| WHAT YOU NEED TO DO |
The entries shown next need to be written again word for word.

| SOURCE DATA |
◆ ◆ ◆ ◆ ◆ ◆ ◆
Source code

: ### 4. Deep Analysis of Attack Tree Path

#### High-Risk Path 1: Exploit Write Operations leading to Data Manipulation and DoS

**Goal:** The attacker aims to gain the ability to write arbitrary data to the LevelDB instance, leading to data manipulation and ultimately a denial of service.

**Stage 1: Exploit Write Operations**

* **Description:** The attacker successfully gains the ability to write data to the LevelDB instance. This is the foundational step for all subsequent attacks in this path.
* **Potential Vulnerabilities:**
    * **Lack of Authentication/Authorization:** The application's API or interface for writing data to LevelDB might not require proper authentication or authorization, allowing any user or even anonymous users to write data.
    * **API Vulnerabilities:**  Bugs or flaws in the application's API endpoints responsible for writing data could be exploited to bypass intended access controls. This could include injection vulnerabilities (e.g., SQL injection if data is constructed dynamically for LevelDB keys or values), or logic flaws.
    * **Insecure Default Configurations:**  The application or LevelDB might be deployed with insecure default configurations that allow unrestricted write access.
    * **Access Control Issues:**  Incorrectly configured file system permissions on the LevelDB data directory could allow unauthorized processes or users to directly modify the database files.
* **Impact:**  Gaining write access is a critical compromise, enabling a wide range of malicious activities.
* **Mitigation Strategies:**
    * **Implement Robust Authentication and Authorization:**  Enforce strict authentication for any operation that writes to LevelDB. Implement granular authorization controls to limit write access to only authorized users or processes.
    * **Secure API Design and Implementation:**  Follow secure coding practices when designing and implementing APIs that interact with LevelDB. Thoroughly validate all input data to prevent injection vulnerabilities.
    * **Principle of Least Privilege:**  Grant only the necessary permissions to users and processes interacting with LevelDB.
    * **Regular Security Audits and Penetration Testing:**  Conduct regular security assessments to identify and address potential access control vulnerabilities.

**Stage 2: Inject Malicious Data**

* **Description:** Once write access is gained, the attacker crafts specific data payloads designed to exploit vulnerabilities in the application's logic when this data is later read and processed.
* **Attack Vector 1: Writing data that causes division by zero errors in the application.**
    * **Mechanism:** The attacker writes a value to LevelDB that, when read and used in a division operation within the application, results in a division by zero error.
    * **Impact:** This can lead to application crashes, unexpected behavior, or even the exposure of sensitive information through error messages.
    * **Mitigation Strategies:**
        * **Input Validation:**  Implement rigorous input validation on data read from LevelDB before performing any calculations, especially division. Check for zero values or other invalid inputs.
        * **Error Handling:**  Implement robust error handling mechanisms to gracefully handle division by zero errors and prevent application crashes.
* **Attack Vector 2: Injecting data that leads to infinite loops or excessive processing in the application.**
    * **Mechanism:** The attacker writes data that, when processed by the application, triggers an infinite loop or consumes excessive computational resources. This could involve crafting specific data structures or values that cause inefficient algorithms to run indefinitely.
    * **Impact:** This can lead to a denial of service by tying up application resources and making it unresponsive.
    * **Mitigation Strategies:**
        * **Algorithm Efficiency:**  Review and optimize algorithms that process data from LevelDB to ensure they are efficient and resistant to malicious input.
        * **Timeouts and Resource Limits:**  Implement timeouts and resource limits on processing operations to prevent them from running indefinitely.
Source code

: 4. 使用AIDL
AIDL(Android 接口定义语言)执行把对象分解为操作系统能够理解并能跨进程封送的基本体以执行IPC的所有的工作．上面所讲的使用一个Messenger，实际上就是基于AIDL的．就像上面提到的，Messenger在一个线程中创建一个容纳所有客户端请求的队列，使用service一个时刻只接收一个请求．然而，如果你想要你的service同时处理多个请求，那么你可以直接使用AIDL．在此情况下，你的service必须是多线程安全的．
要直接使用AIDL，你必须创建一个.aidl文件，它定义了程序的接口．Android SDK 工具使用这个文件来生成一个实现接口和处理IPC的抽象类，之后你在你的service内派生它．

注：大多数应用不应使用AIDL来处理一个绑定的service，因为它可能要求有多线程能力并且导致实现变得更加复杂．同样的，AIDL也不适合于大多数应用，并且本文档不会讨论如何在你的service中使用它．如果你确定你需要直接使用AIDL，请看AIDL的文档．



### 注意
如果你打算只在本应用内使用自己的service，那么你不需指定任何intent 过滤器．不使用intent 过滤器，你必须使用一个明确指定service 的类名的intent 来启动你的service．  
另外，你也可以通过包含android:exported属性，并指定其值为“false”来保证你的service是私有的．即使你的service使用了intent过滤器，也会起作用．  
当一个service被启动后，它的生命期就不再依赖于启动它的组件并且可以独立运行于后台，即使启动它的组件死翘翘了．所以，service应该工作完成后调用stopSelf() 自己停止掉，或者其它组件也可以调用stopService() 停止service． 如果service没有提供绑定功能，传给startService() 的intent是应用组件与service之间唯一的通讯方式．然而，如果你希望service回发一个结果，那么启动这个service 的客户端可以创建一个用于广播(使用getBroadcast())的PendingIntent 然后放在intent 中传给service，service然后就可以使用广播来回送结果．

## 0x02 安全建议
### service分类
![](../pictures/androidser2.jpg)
◆ ◆ ◆ ◆ ◆ ◆ ◆
| TASK RESULT |
Source code

: ### 4. Deep Analysis of Attack Tree Path

#### High-Risk Path 1: Exploit Write Operations leading to Data Manipulation and DoS

**Goal:** The attacker aims to gain the ability to write arbitrary data to the LevelDB instance, leading to data manipulation and ultimately a denial of service.

**Stage 1: Exploit Write Operations**

* **Description:** The attacker successfully gains the ability to write data to the LevelDB instance. This is the foundational step for all subsequent attacks in this path.
* **Potential Vulnerabilities:**
    * **Lack of Authentication/Authorization:** The application's API or interface for writing data to LevelDB might not require proper authentication or authorization, allowing any user or even anonymous users to write data.
    * **API Vulnerabilities:**  Bugs or flaws in the application's API endpoints responsible for writing data could be exploited to bypass intended access controls. This could include injection vulnerabilities (e.g., SQL injection if data is constructed dynamically for LevelDB keys or values), or logic flaws.
    * **Insecure Default Configurations:**  The application or LevelDB might be deployed with insecure default configurations that allow unrestricted write access.
    * **Access Control Issues:**  Incorrectly configured file system permissions on the LevelDB data directory could allow unauthorized processes or users to directly modify the database files.
* **Impact:**  Gaining write access is a critical compromise, enabling a wide range of malicious activities.
* **Mitigation Strategies:**
    * **Implement Robust Authentication and Authorization:**  Enforce strict authentication for any operation that writes to LevelDB. Implement granular authorization controls to limit write access to only authorized users or processes.
    * **Secure API Design and Implementation:**  Follow secure coding practices when designing and implementing APIs that interact with LevelDB. Thoroughly validate all input data to prevent injection vulnerabilities.
    * **Principle of Least Privilege:**  Grant only the necessary permissions to users and processes interacting with LevelDB.
    * **Regular Security Audits and Penetration Testing:**  Conduct regular security assessments to identify and address potential access control vulnerabilities.

**Stage 2: Inject Malicious Data**

* **Description:** Once write access is gained, the attacker crafts specific data payloads designed to exploit vulnerabilities in the application's logic when this data is later read and processed.
* **Attack Vector 1: Writing data that causes division by zero errors in the application.**
    * **Mechanism:** The attacker writes a value to LevelDB that, when read and used in a division operation within the application, results in a division by zero error.
    * **Impact:** This can lead to application crashes, unexpected behavior, or even the exposure of sensitive information through error messages.
    * **Mitigation Strategies:**
        * **Input Validation:**  Implement rigorous input validation on data read from LevelDB before performing any calculations, especially division. Check for zero values or other invalid inputs.
        * **Error Handling:**  Implement robust error handling mechanisms to gracefully handle division by zero errors and prevent application crashes.
* **Attack Vector 2: Injecting data that leads to infinite loops or excessive processing in the application.**
    * **Mechanism:** The attacker writes data that, when processed by the application, triggers an infinite loop or consumes excessive computational resources. This could involve crafting specific data structures or values that cause inefficient algorithms to run indefinitely.
    * **Impact:** This can lead to a denial of service by tying up application resources and making it unresponsive.
    * **Mitigation Strategies:**
        * **Algorithm Efficiency:**  Review and optimize algorithms that process data from LevelDB to ensure they are efficient and resistant to malicious input.
        * **Timeouts and Resource Limits:**  Implement timeouts and resource limits on processing operations to prevent them from running indefinitely.
Source code

: 4. 使用AIDL
AIDL(Android 接口定义语言)执行把对象分解为操作系统能够理解并能跨进程封送的基本体以执行IPC的所有的工作．上面所讲的使用一个Messenger，实际上就是基于AIDL的．就像上面提到的，Messenger在一个线程中创建一个容纳所有客户端请求的队列，使用service一个时刻只接收一个请求．然而，如果你想要你的service同时处理多个请求，那么你可以直接使用AIDL．在此情况下，你的service必须是多线程安全的．
要直接使用AIDL，你必须创建一个.aidl文件，它定义了程序的接口．Android SDK 工具使用这个文件来生成一个实现接口和处理IPC的抽象类，之后你在你的service内派生它．

注：大多数应用不应使用AIDL来处理一个绑定的service，因为它可能要求有多线程能力并且导致实现变得更加复杂．同样的，AIDL也不适合于大多数应用，并且本文档不会讨论如何在你的service中使用它．如果你确定你需要直接使用AIDL，请看AIDL的文档．



### 注意
如果你打算只在本应用内使用自己的service，那么你不需指定任何intent 过滤器．不使用intent 过滤器，你必须使用一个明确指定service 的类名的intent 来启动你的service．  
另外，你也可以通过包含android:exported属性，并指定其值为“false”来保证你的service是私有的．即使你的service使用了intent过滤器，也会起作用．  
当一个service被启动后，它的生命期就不再依赖于启动它的组件并且可以独立运行于后台，即使启动它的组件死翘翘了．所以，service应该工作完成后调用stopSelf() 自己停止掉，或者其它组件也可以调用stopService() 停止service． 如果service没有提供绑定功能，传给startService() 的intent是应用组件与service之间唯一的通讯方式．然而，如果你希望service回发一个结果，那么启动这个service 的客户端可以创建一个用于广播(使用getBroadcast())的PendingIntent 然后放在intent 中传给service，service然后就可以使用广播来回送结果．

## 0x02 安全建议
### service分类
![](../pictures/androidser2.jpg)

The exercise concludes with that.